April 16 2018
The pressure to succeed got the best of me—until I learned to race without fear.
I wish I could say that I’m one of those people who ran track in high school, kept up with it my entire life and now run 7-minute miles. Sadly, I’m not. After being a gym rat for many years, I started running at the ripe old age of 29. As my 30th birthday approached, I felt this overwhelming urge to take on a new physical challenge. I’m a December baby, which is coincidentally the same month as the drawing of the New York City Half Marathon lottery. Throwing caution to the wind, I entered my name into the drawing. With no running experience whatsoever, I didn’t really think about what would happen if my name was pulled. Well, my life was forever changed that December when my name was selected, my credit card was charged and I had four months to learn to run 13.1 miles.
During my training for that race, I learned a lot about pace and mileage. Using a training plan, I carefully plotted the distance of every run and used my brand new GPS watch to track my distance. In addition to tracking mileage, I began tracking my pace. I didn’t really have any time goals; I just wanted to cross that finish line. But every training run became a careful calculation of pace and distance, and that’s how I ran for four months. It was all a numbers game. I finished my first race—13.1 miles—in about 2:30.00.
I think the decision that I made after the race is what made me a runner. I decided to keep on running, and I signed up for more and more races. That first year, I ran nine races in total. I loved setting new PRs and challenging myself to run different distances. The numbers game was thrilling, and it made me fall in love with the sport.

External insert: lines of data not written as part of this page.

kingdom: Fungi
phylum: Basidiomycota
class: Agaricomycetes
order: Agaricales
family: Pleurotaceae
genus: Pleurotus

Fast forward four years: I’ve run 10 half marathons, countless shorter races and one marathon. Every time I run a race, I’m proud of myself. But like most runners, I sometimes get down on myself when I’m not as fast as I’ve been in the past or when I skip out on the last mile or two of a training run. I always strive to be a “better” runner, and time and distance is how I measure that success. Or it was–until a few months ago.
I recently became friendly with a woman who doesn’t race much, but she loves to run. We decided to run together, and during our first meet-up, I asked about her normal speed and mileage, just to make sure we were on the same page. “I don’t know. I never keep track,” she told me. Um, what? How is that possible? She told me that she usually goes out for an hour, but she never wears a GPS watch. “But how far and fast are you going?” I asked. She replied that she didn’t know or care. As someone who became a runner to conquer a certain number of miles, I couldn’t quite comprehend what it felt like to run without a sense of time and distance.
After that exchange, I decided to try her method. Like most runners, I know the mileage of my favorite route, so I changed things up a bit. I thought of a place I wanted to run and headed out the door. Unfortunately, it was one of those days when every step felt torturous. In the past, I would try to force myself to maintain my standard pace. But without a watch, I just ran at the pace that made me feel good. And a funny thing happened…the torture subsided and I felt good again.
Suddenly, I had a moment of clarity. Didn’t I start running to feel good? Yes, the sport makes me feel great 90 percent of the time, but there are days when I’m fighting with myself to go faster or to not cut off that last mile. I ultimately end up feeling angry with myself when I lose those inner battles. Not wearing a watch meant that those battles never happened. I had no idea if I was running an 11-minute mile or an 8-minute mile, and it was liberating.
Did I come home and throw my GPS watch out the window? Of course not. But I did let myself relax and realize that not every single run is about the mileage or pace. Sometimes it’s about getting out in the fresh air and clearing my head. Other times it’s about listening to my body when it tells me to slow down. While I definitely still track my pace and mileage when I’m training for a race, I try to keep one run per week as a fun run without a watch. I go as slowly as I want–and no one has to know!